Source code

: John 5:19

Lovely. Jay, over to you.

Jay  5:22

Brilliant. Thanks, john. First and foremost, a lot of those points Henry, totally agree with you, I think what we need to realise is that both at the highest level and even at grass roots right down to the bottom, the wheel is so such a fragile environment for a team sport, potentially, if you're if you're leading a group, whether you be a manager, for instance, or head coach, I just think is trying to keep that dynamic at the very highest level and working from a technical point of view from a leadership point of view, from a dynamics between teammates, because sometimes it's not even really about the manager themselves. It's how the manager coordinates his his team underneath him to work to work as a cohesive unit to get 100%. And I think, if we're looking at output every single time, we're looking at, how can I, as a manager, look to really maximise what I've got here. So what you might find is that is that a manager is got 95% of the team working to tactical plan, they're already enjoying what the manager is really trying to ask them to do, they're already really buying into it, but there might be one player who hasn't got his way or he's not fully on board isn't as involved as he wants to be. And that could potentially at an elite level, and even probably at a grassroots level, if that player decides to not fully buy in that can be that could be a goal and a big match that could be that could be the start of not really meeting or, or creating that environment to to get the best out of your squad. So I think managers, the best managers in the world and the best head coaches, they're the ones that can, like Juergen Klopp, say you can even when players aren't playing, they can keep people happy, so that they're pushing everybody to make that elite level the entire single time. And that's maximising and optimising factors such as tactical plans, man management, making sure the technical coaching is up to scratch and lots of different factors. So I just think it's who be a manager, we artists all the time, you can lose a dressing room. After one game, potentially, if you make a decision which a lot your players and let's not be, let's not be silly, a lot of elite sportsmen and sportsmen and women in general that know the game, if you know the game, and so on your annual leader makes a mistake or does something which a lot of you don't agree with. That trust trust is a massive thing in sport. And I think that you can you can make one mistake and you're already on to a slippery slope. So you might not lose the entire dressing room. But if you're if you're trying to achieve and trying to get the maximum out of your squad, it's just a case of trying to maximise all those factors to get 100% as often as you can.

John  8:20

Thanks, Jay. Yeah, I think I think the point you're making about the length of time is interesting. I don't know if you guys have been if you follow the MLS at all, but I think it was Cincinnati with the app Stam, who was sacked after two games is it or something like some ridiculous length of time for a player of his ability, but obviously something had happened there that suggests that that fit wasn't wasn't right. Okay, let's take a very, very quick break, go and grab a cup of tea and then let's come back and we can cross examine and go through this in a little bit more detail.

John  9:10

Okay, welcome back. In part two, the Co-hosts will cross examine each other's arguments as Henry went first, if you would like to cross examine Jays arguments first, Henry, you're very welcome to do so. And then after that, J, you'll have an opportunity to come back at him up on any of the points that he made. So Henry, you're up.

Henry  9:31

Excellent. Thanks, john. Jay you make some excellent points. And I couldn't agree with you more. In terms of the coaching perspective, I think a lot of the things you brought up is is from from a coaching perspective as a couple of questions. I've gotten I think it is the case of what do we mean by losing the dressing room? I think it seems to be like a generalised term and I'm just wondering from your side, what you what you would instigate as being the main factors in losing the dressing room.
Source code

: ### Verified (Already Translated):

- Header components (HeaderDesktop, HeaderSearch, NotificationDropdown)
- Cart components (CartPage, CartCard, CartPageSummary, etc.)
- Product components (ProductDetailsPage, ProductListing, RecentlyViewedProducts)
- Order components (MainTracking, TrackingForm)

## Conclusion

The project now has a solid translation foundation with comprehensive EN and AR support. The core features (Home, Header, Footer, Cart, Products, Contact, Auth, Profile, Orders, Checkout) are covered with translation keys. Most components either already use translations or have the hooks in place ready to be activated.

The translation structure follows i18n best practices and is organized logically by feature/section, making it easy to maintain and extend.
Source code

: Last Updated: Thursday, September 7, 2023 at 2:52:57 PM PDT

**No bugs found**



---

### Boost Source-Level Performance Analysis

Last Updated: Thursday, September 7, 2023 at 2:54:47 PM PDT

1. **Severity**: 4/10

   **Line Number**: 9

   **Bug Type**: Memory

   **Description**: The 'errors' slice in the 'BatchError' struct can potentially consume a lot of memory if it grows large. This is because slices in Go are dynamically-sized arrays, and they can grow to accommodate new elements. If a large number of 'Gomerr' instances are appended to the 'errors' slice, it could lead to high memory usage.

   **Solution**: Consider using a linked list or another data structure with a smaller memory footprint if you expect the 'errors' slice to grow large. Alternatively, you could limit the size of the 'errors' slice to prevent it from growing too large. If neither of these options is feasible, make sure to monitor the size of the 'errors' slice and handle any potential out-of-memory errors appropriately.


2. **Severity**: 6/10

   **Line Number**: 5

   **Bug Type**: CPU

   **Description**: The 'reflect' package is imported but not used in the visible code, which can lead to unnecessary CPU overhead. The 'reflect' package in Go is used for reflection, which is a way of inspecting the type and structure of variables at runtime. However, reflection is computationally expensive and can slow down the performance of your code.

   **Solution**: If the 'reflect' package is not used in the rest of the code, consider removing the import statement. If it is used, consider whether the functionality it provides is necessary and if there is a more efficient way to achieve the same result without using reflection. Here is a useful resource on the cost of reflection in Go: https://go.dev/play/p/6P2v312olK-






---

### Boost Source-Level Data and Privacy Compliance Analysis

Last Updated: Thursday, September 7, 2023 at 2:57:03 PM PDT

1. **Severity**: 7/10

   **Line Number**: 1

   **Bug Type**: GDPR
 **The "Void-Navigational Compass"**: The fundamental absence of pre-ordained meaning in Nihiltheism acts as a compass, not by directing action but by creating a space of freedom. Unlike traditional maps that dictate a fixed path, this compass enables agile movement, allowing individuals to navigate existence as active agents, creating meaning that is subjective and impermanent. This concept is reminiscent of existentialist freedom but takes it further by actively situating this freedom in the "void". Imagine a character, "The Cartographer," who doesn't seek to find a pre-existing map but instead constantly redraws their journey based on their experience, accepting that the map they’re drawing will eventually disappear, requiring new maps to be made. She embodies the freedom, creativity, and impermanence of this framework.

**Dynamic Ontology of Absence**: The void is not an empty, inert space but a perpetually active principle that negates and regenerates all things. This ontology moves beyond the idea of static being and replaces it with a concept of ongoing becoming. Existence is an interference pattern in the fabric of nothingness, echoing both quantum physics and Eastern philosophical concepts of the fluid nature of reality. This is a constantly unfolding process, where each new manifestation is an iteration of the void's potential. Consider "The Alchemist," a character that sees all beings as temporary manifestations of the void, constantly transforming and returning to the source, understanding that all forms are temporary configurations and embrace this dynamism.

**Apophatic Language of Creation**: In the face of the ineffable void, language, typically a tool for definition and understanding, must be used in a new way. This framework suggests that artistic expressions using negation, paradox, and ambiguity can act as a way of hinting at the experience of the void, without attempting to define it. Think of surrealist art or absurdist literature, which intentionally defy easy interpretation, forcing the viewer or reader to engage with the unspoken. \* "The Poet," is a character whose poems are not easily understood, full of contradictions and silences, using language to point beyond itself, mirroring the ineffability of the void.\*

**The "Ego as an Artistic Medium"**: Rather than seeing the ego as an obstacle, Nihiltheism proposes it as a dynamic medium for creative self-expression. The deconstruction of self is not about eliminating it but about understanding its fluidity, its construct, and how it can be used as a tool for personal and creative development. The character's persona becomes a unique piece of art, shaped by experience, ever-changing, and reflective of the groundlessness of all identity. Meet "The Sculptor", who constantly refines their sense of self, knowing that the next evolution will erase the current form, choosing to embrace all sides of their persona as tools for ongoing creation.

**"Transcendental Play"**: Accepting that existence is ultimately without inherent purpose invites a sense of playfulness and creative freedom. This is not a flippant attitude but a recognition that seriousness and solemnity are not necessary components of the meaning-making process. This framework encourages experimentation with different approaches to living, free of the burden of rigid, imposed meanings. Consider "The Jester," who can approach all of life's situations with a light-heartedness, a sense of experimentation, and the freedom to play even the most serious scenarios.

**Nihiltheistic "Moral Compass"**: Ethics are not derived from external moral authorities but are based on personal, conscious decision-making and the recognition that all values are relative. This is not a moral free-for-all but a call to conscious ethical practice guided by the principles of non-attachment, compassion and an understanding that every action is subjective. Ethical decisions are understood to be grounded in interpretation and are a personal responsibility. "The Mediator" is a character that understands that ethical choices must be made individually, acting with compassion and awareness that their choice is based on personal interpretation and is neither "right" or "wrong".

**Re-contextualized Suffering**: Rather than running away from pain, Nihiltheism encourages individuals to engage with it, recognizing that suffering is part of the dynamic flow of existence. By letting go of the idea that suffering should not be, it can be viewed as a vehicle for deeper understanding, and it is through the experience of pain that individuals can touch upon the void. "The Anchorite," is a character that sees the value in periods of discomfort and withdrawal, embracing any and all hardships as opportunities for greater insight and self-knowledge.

▬▬▬

### Work to be completed
Only the lines containing the word "grow" should be returned from the data above.

### Answer below
   **Description**: The 'errors' slice in the 'BatchError' struct can potentially consume a lot of memory if it grows large. This is because slices in Go are dynamically-sized arrays, and they can grow to accommodate new elements. If a large number of 'Gomerr' instances are appended to the 'errors' slice, it could lead to high memory usage.
   **Solution**: Consider using a linked list or another data structure with a smaller memory footprint if you expect the 'errors' slice to grow large. Alternatively, you could limit the size of the 'errors' slice to prevent it from growing too large. If neither of these options is feasible, make sure to monitor the size of the 'errors' slice and handle any potential out-of-memory errors appropriately.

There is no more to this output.